[Stored data entries]
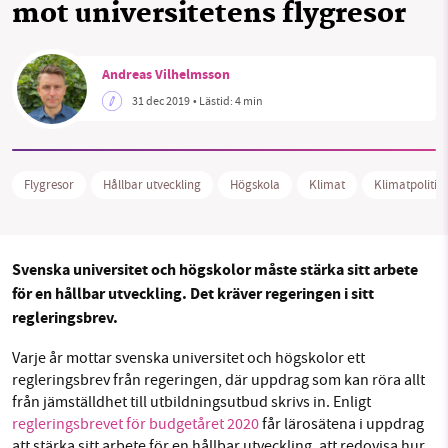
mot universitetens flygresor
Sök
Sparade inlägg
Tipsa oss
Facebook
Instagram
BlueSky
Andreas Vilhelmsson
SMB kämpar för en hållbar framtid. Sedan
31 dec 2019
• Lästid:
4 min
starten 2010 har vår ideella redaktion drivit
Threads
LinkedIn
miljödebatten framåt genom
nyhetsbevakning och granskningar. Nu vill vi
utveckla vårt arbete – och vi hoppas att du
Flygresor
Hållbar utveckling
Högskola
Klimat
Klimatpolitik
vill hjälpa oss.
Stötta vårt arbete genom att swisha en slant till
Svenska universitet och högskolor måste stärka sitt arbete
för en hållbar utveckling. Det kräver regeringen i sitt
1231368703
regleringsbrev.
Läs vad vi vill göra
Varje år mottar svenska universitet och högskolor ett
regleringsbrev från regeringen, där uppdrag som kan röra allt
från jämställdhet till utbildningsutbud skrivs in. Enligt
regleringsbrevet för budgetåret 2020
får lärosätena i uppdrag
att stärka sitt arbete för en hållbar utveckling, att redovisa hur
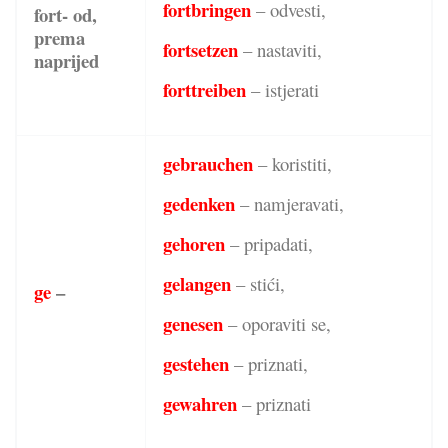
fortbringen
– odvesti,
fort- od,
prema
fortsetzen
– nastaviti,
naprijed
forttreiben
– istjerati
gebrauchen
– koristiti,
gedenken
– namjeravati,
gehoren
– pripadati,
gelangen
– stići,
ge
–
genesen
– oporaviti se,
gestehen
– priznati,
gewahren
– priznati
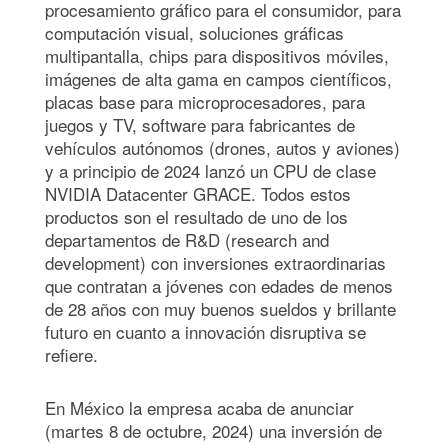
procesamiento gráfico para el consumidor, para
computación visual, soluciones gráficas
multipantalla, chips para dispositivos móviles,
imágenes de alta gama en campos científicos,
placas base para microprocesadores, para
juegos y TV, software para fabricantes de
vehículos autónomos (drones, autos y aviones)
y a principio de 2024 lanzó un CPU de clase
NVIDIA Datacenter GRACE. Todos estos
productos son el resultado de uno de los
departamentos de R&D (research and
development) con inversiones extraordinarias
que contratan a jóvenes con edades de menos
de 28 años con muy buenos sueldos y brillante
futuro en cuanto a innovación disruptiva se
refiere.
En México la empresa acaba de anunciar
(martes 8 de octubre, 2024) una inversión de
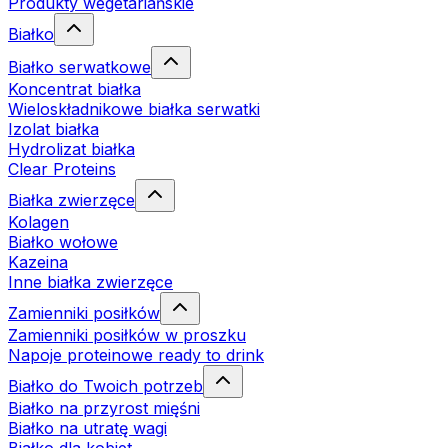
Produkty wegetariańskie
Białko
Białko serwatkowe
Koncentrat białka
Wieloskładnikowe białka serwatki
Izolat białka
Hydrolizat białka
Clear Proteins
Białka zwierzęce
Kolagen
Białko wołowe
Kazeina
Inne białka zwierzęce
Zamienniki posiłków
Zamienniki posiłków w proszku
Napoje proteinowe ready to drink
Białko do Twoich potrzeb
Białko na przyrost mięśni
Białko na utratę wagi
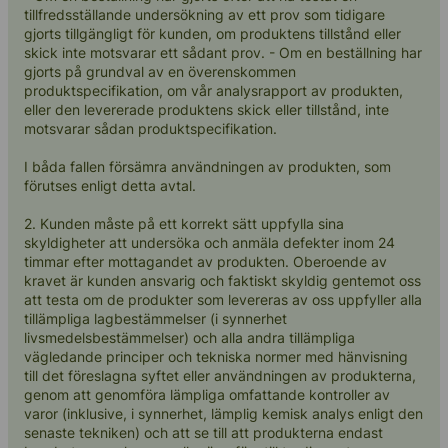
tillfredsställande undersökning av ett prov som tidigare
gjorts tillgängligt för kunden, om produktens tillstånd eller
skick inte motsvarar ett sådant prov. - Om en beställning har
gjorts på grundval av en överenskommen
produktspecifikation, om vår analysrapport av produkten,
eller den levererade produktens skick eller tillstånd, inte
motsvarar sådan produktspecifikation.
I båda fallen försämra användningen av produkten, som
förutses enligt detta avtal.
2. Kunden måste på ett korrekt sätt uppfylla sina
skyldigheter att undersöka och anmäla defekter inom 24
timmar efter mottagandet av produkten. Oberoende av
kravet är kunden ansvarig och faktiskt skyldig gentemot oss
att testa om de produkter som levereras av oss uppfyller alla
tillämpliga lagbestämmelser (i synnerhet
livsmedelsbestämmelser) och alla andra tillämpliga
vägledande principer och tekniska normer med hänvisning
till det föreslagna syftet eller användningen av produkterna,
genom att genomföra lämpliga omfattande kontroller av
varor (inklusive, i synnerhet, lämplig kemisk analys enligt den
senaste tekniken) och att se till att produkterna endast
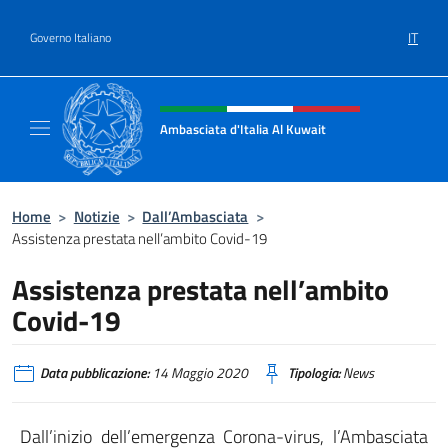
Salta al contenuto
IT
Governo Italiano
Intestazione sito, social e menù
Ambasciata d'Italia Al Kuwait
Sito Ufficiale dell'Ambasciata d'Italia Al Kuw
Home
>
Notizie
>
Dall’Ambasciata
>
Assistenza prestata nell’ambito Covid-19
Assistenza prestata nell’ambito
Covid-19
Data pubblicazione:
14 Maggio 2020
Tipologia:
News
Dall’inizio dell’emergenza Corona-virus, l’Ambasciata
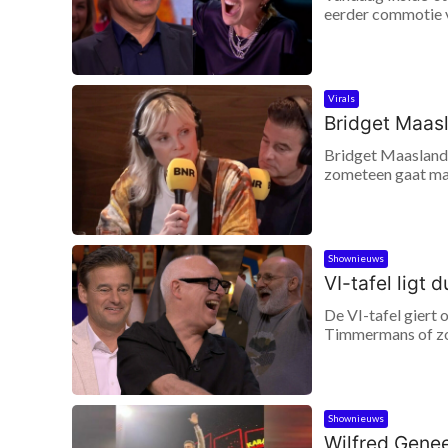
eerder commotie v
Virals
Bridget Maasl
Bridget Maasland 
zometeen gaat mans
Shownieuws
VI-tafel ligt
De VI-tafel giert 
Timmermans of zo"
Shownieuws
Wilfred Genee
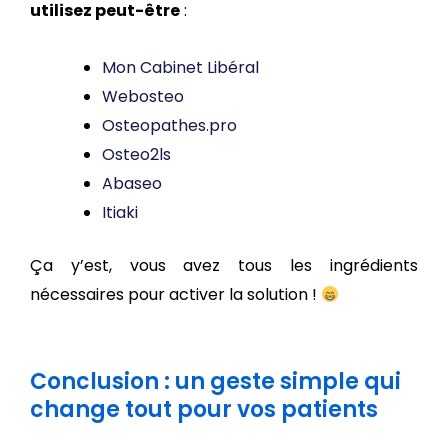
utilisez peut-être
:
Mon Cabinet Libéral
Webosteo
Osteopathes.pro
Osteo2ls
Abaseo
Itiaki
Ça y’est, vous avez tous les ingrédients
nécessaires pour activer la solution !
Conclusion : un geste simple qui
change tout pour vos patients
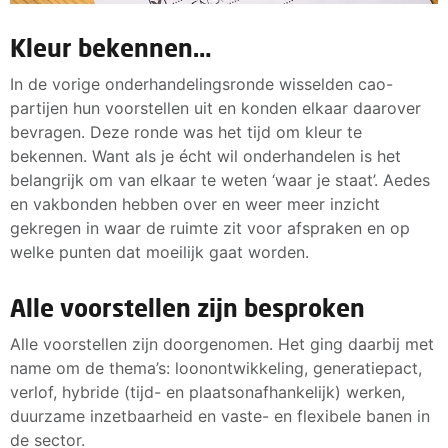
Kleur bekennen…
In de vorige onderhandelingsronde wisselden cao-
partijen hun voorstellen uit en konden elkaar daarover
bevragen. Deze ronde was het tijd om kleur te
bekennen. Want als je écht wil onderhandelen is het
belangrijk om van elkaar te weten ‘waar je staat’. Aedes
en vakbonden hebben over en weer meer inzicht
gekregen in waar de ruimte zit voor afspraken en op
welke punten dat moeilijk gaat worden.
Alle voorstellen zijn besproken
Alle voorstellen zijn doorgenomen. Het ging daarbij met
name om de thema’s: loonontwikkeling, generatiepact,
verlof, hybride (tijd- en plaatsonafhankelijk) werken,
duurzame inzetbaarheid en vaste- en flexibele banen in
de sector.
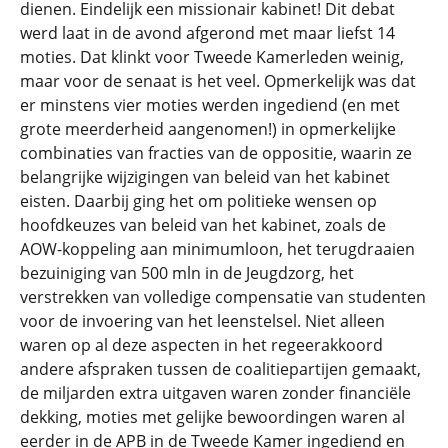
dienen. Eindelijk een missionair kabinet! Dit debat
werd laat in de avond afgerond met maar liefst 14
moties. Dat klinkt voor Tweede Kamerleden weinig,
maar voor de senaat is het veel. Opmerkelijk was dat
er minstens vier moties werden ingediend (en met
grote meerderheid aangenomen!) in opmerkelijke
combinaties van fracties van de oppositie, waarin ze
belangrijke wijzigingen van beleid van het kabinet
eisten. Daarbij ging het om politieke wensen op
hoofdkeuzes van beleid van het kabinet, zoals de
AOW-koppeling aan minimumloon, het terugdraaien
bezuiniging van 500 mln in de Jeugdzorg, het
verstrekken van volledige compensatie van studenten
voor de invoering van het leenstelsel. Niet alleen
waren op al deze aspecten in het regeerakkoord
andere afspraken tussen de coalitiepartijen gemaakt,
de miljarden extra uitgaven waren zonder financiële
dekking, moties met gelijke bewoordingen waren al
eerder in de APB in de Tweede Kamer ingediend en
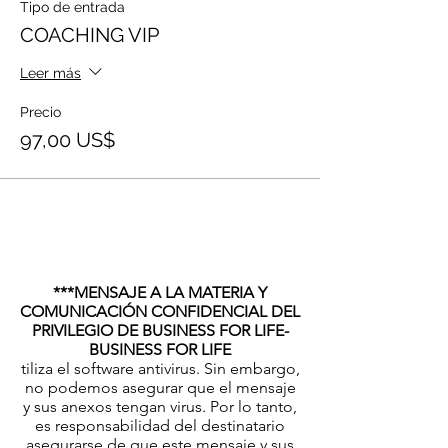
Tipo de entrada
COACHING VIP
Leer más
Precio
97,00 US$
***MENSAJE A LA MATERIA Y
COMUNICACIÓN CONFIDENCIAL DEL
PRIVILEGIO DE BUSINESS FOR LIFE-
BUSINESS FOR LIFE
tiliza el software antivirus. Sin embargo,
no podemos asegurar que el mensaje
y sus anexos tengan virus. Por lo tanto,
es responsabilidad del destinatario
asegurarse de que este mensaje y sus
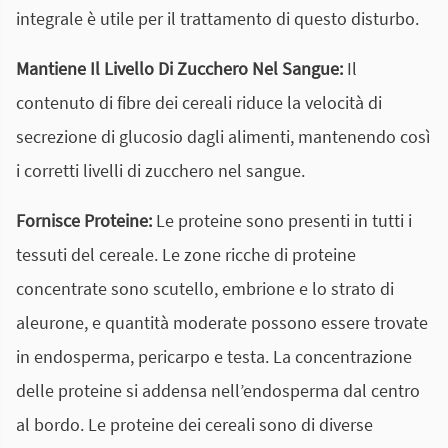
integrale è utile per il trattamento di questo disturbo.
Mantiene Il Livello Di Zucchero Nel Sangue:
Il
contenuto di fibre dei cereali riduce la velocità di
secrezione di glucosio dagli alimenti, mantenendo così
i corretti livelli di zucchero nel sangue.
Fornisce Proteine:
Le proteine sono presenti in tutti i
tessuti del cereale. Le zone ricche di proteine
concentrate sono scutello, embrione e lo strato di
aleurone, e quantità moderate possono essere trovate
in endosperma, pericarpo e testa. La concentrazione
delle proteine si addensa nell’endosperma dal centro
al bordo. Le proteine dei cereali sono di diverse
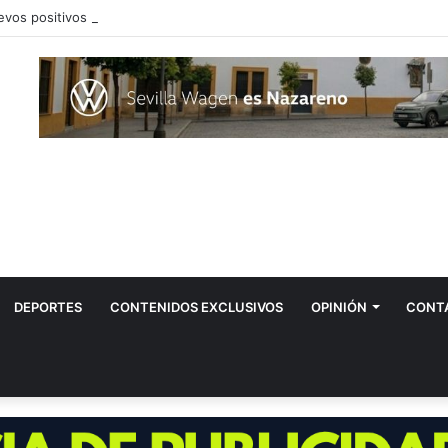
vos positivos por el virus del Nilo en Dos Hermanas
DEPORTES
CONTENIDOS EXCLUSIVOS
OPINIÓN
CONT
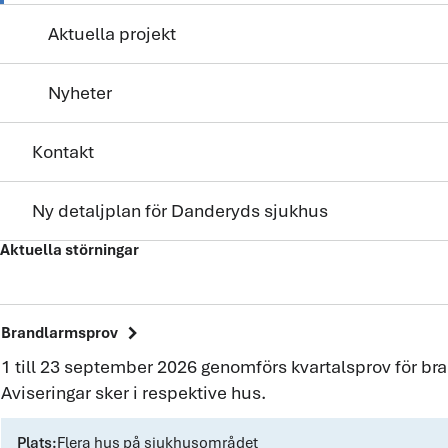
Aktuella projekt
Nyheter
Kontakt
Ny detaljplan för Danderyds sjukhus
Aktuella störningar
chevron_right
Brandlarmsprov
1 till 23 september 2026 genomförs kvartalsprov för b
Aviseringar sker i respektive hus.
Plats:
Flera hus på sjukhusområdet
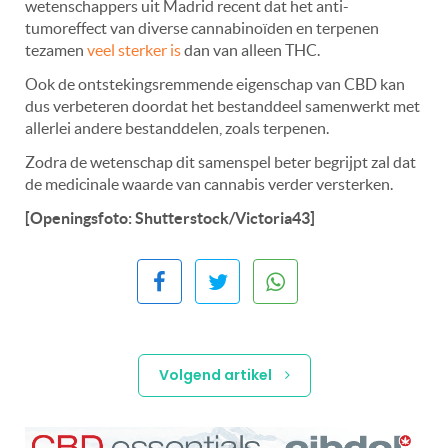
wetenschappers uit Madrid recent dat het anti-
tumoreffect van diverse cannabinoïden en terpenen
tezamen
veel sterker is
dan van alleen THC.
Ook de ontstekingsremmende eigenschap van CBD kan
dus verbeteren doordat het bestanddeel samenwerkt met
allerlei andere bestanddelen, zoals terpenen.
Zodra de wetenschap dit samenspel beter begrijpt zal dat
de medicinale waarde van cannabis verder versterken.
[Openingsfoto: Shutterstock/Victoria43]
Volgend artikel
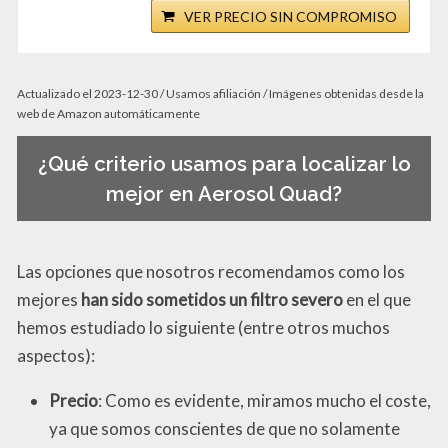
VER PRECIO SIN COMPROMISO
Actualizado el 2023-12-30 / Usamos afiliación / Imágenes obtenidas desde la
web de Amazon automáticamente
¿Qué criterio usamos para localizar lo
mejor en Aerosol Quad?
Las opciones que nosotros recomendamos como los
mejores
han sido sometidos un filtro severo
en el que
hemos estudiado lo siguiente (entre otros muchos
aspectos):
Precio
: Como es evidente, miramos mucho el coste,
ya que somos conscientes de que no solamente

▶ _YOUR INSTRUCTIONS_: Taking the records above as input, show every line in which the word "användningen" is present.

▶ _EXPECTED OUTPUT_:
I båda fallen försämra användningen av produkten, som
till det föreslagna syftet eller användningen av produkterna,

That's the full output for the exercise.